■ TASK DETAILS: Return every line of the records below unchanged, leaving the pictures out of your answer.

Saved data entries
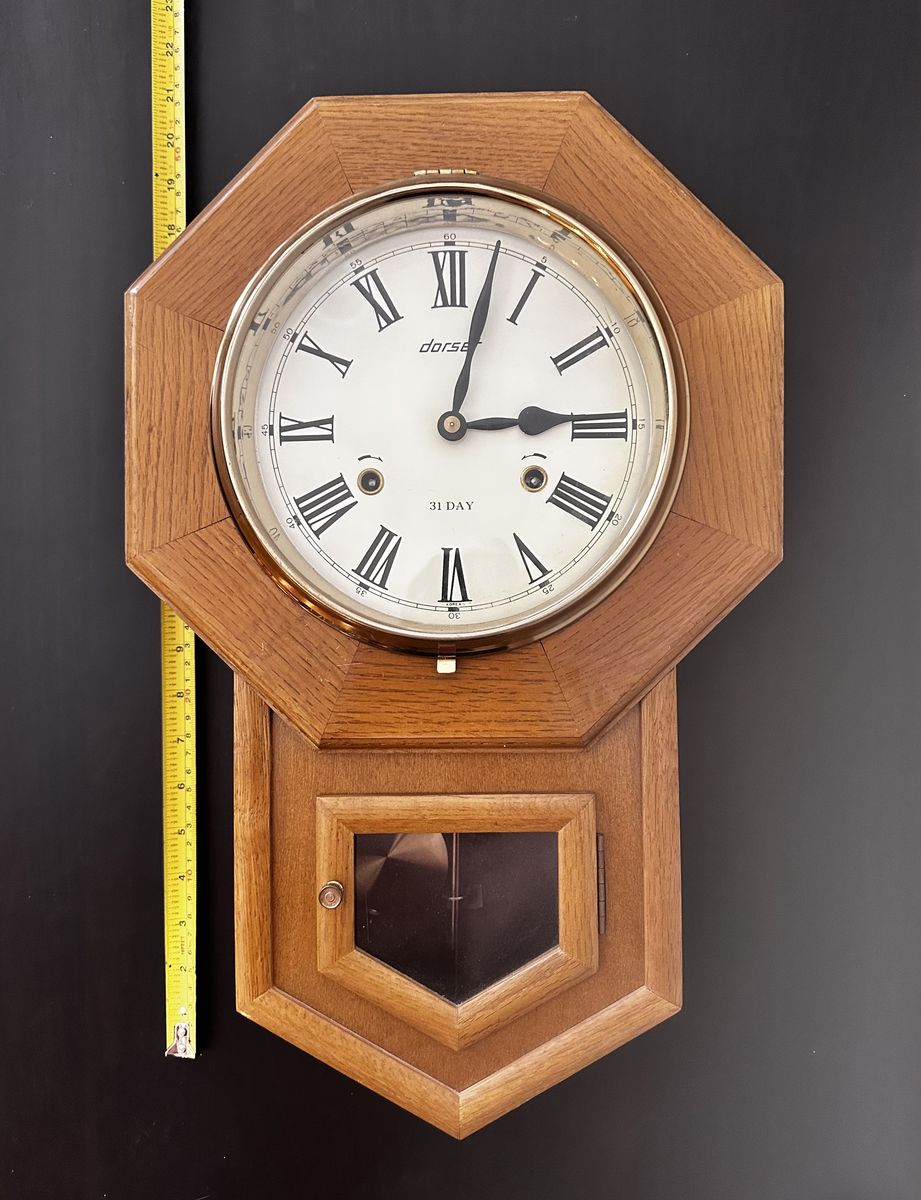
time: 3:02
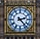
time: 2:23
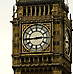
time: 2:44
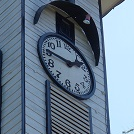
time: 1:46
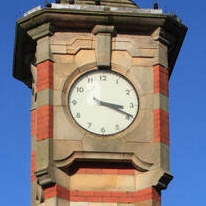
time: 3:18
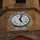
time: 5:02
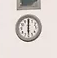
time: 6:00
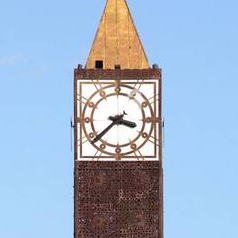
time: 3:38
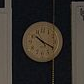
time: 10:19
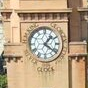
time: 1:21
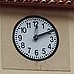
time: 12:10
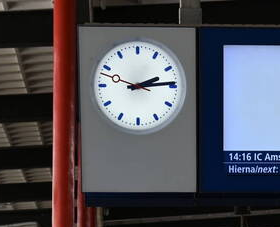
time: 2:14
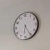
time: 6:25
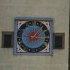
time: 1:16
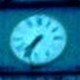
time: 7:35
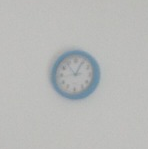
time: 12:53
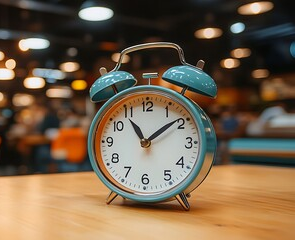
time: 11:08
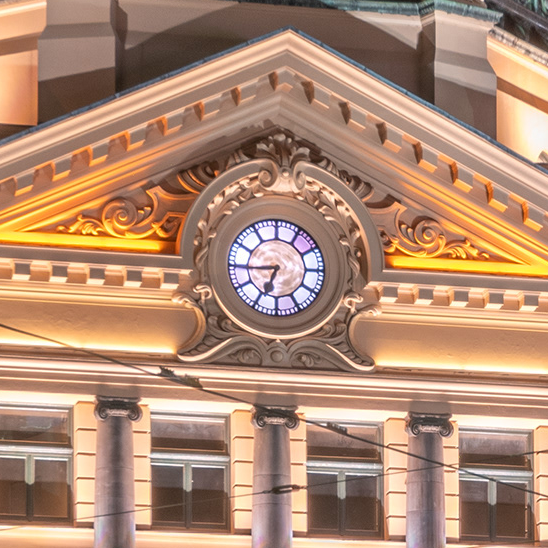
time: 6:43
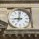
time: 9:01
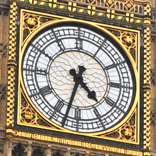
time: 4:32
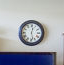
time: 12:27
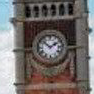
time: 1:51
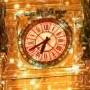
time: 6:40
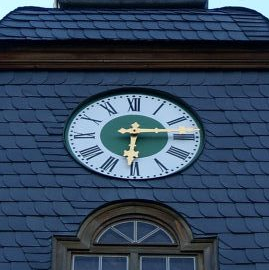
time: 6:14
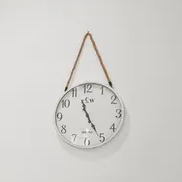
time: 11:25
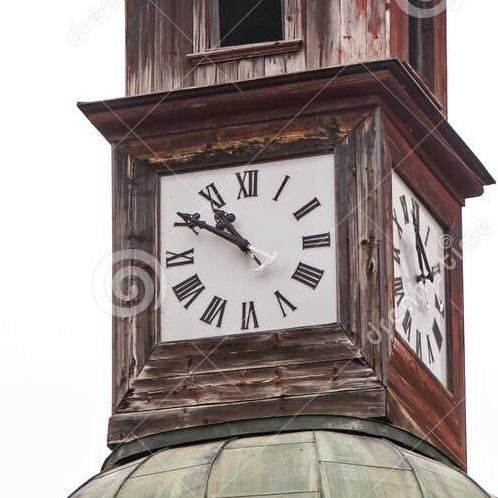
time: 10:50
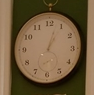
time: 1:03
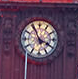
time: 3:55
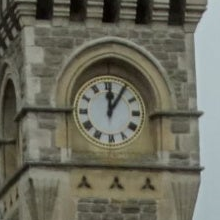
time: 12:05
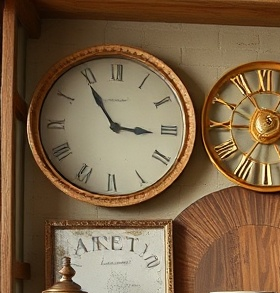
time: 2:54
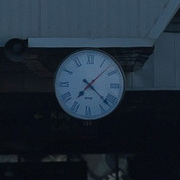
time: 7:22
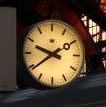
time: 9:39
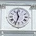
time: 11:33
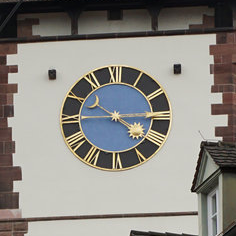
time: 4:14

■ RESULT:
time: 3:02
time: 2:23
time: 2:44
time: 1:46
time: 3:18
time: 5:02
time: 6:00
time: 3:38
time: 10:19
time: 1:21
time: 12:10
time: 2:14
time: 6:25
time: 1:16
time: 7:35
time: 12:53
time: 11:08
time: 6:43
time: 9:01
time: 4:32
time: 12:27
time: 1:51
time: 6:40
time: 6:14
time: 11:25
time: 10:50
time: 1:03
time: 3:55
time: 12:05
time: 2:54
time: 7:22
time: 9:39
time: 11:33
time: 4:14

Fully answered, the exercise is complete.